The 1939 Monark Rocket Motorbike "Patina Monster Roadster"
This has been a project I have Truly enjoyed working on! I usually don't post build threads, but!

The pictures are from the time I got the bike, up to yesterday, when I finished the bike.

Plans were a "Patina Monster Roadster" while letting some of the more unique original parts make a statement in bare metal. 
1 year only Pencil Springer, Pie Crust Chainguard, Clincher style seat post! Original period blackwall Goodyears and correct wheels, I added to the project. The bike is fresh on the inside (bearings, grease, etc.), and rides nice!

When I picked the bike up.





Got it home and started laying things out.




Leaving most of the patina on the back legs, while bare metal on the forward parts.
*Before/After*








Pie crust chain ring and frame cleaned and massaged.

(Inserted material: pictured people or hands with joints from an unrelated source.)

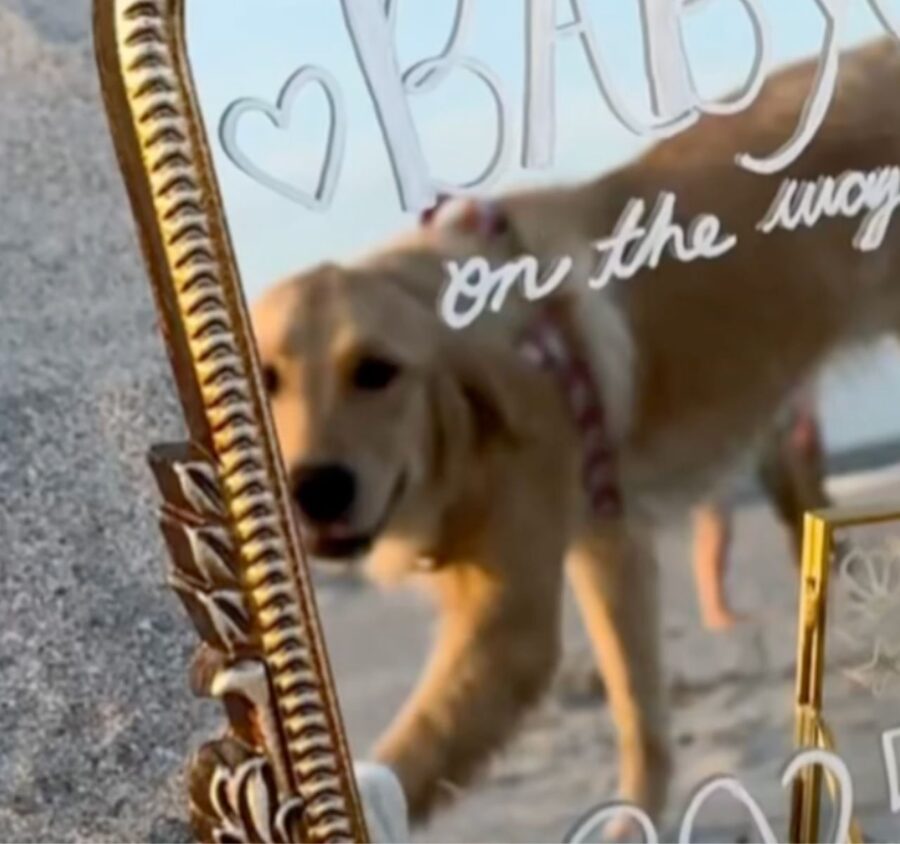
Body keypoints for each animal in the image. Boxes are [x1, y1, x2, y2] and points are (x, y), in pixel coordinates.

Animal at [250, 38, 900, 824]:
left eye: (377, 371)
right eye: (266, 379)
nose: (315, 490)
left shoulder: (515, 621)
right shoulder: (608, 546)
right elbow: (643, 720)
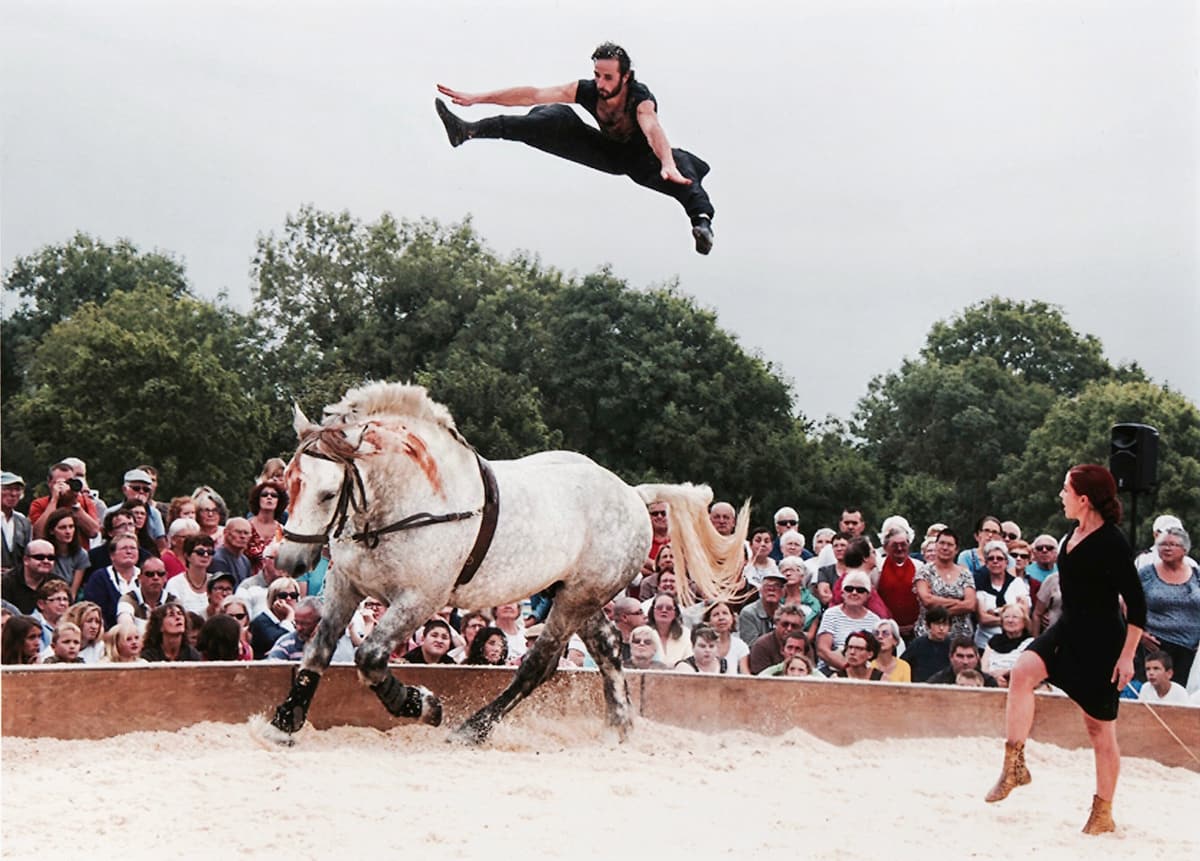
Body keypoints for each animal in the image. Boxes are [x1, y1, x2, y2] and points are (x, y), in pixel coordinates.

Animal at [267, 381, 744, 743]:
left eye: (329, 493)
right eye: (287, 483)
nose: (291, 561)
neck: (401, 506)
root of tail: (632, 493)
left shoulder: (419, 599)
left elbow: (369, 658)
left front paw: (422, 705)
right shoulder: (345, 586)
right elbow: (318, 650)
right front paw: (284, 721)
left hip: (578, 597)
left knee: (539, 664)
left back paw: (472, 729)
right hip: (574, 594)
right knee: (608, 646)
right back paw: (619, 728)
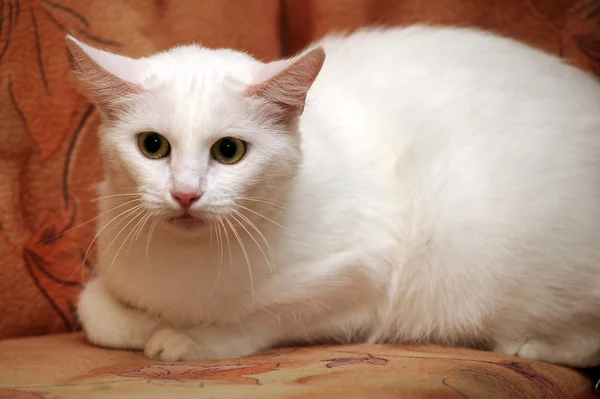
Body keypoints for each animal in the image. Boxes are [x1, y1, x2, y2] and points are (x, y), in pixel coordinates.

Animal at [70, 25, 600, 368]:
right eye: (152, 146)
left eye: (229, 151)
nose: (185, 193)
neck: (185, 268)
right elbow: (93, 310)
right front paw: (147, 327)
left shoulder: (360, 281)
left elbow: (262, 318)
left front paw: (188, 339)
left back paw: (527, 347)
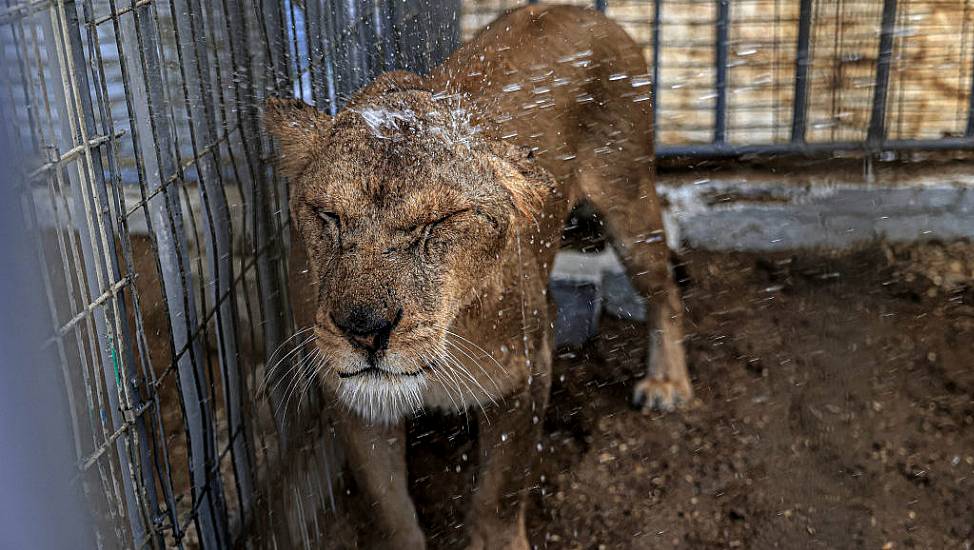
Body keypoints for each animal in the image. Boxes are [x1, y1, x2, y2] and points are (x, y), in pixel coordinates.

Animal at [266, 5, 692, 550]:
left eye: (441, 221)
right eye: (329, 216)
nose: (364, 329)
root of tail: (584, 10)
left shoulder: (526, 374)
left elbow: (498, 496)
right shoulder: (353, 400)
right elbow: (390, 508)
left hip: (630, 200)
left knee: (666, 292)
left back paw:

Wheels, tires, kickstand, seat and grips added, the basic bike on the ground.





Dark walnut, Leather strapped tank area insert finished. Wanted to emulate the shape of the "Hanging Tank" on my survivor 39 Rocket Motorbike.
After mounting chain, rear reflector, pedals, and steering knob, the bike is Finished!





It's 1st run back in the wild!


----------



## oldfart36 (Mar 9, 2021)




----------